Sabeur Hammadi, 29 anni, sottoposto alla misura cautelare dell’obbligo di dimora, si è presentato ai militari per informarli che sarebbe andato a Treviso, richiesta ovviamente rifiutata per il provvedimento che impedisce lo spostamento fuori da Spinea se non con l’autorizzazione dell’ autorità giudiziaria.

Il tunisino è andato su tutte le furie rivolgendo minacce e insulti ai carabinieri e alla magistratura. Dicendo che lui l’obbligo di dimora non lo reggeva.

Per accontentarlo, il magistrato ha subito disposto l’aggravamento della misura a cui è sottoposto lo straniero con quella della custodia cautelare in carcere.

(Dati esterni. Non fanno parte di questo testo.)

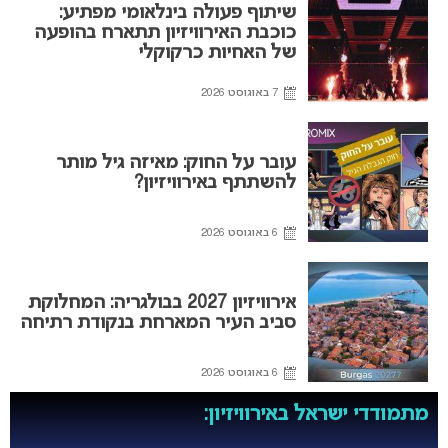
שיתוף פעולה בינלאומי מפתיע:
כוכבת האירוויזיון תתארח בהופעה
של האחיות כרקוקלי
7 באוגוסט 2026
עובר על החוק: מאיזה גיל מותר
להשתתף באירוויזיון?
6 באוגוסט 2026
אירוויזיון 2027 בבולגריה: המחלוקת
סביב העיר המארחת בנקודת רתיחה
6 באוגוסט 2026
מתמודדי ישראל באירוויזיון: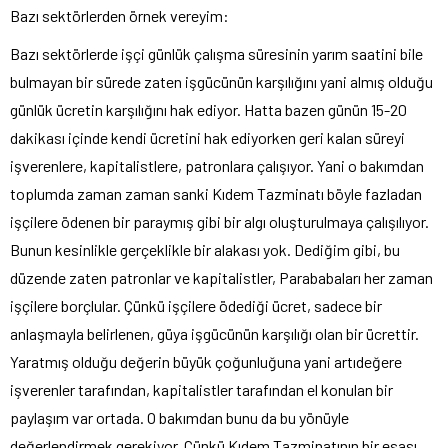
Bazı sektörlerden örnek vereyim:
Bazı sektörlerde işçi günlük çalışma süresinin yarım saatini bile
bulmayan bir sürede zaten işgücünün karşılığını yani almış olduğu
günlük ücretin karşılığını hak ediyor. Hatta bazen günün 15-20
dakikası içinde kendi ücretini hak ediyorken geri kalan süreyi
işverenlere, kapitalistlere, patronlara çalışıyor. Yani o bakımdan
toplumda zaman zaman sanki Kıdem Tazminatı böyle fazladan
işçilere ödenen bir paraymış gibi bir algı oluşturulmaya çalışılıyor.
Bunun kesinlikle gerçeklikle bir alakası yok. Dediğim gibi, bu
düzende zaten patronlar ve kapitalistler, Parababaları her zaman
işçilere borçlular. Çünkü işçilere ödediği ücret, sadece bir
anlaşmayla belirlenen, güya işgücünün karşılığı olan bir ücrettir.
Yaratmış olduğu değerin büyük çoğunluğuna yani artıdeğere
işverenler tarafından, kapitalistler tarafından el konulan bir
paylaşım var ortada. O bakımdan bunu da bu yönüyle
değerlendirmek gerekiyor. Çünkü Kıdem Tazminatının bir esası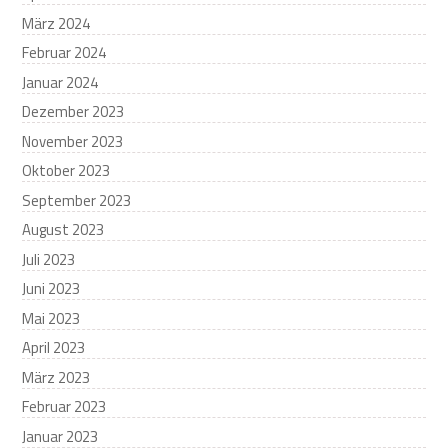
März 2024
Februar 2024
Januar 2024
Dezember 2023
November 2023
Oktober 2023
September 2023
August 2023
Juli 2023
Juni 2023
Mai 2023
April 2023
März 2023
Februar 2023
Januar 2023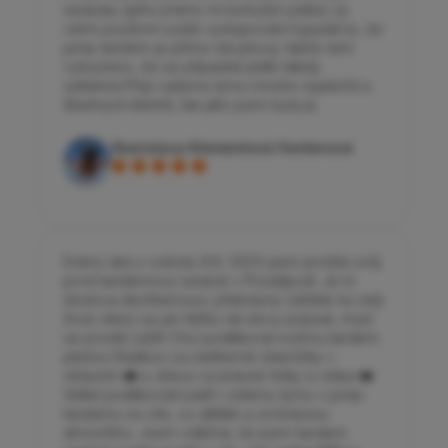
seskoku (jeho jméno mi bohužel uniklo) za
velmi pozitivní a jisté vystupování.Vypadá to, že
jump tandem je přímo návykový, takže není
vyloučeno, že se případně ještě někdy
setkáme.Přeji vašemu týmu mnoho úspěchů a
šťastných klientů, tak jako jsem byla já.
Stanislava Klementová Havlenová
Dobrý den,v sobotu 9.9. 2023 jsem prožila svůj
první tandemový seskok v Prostějově. Je to
doslova dechberoucí, překrásný zážitek na celý
život, který se jen těžko dá slovy popsat, musí
se prostě zažít! Chci poděkovat svému tandem
pilotovi Radkovi za nádherné okamžiky v
oblacích ❤️ a Jirkovi za krásné fotky a videa ❤️
Velké poděkování patří i celému týmu v jump-
tandemu za vše, co děláte a za krásnou
atmosféru. Jsem vděčná, že jsem tandem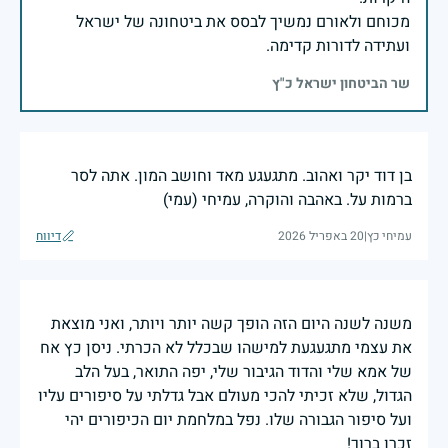
מכוחם ולאורם נמשיך לבסס את ביטחונה של ישראל
ועתידה לדורות קדימה.
שר הביטחון ישראל כ"ץ
בן דוד יקר ואהוב. מתגעגע מאד וחושב המון. אתה לסר
ברמות על. באהבה והוקרה, עמיחי (עמי)
עמיחי כץ
|
20 באפריל 2026
דיווח
משנה לשנה היום הזה הופך קשה יותר ויותר, ואני מוצאת
את עצמי מתגעגעת למישהו שבכלל לא הכרתי. ניסן כץ אח
של אמא שלי והדוד הגיבור שלי, יפה התואר, בעל הלב
הגדול, שלא זכיתי להכי מעולם אבל גדלתי על סיפורים עליו
ועל סיפור הגבורה שלו. נפל במלחמת יום הכיפורים יהי
זכרו ברוך!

Già lo scorso 28 febbraio al giovane era stata disposta la più grave misura dell’obbligo di dimora nel Comune di Spinea contro il precedente divieto di dimora nel Comune di Venezia, misura alla quale era stato sottoposto per aver aggredito dei carabinieri in servizio di pattuglia. Noncurante del divieto infatti, era stato controllato nella zona di Marghera, Comune di Venezia a lui vietato mentre il 25 febbraio 2019, era stato rintracciato a Padova quando aveva rifiutato di indicare un luogo in cui sarebbe stato reperibile. Per lui, data la sostanziale dimostrazione di insofferenza a quanto impostogli dal tribunale nonché per le ultime minacce, si sono aperte le porte del carcere di Venezia.

Ma rimandarlo in Tunisia no?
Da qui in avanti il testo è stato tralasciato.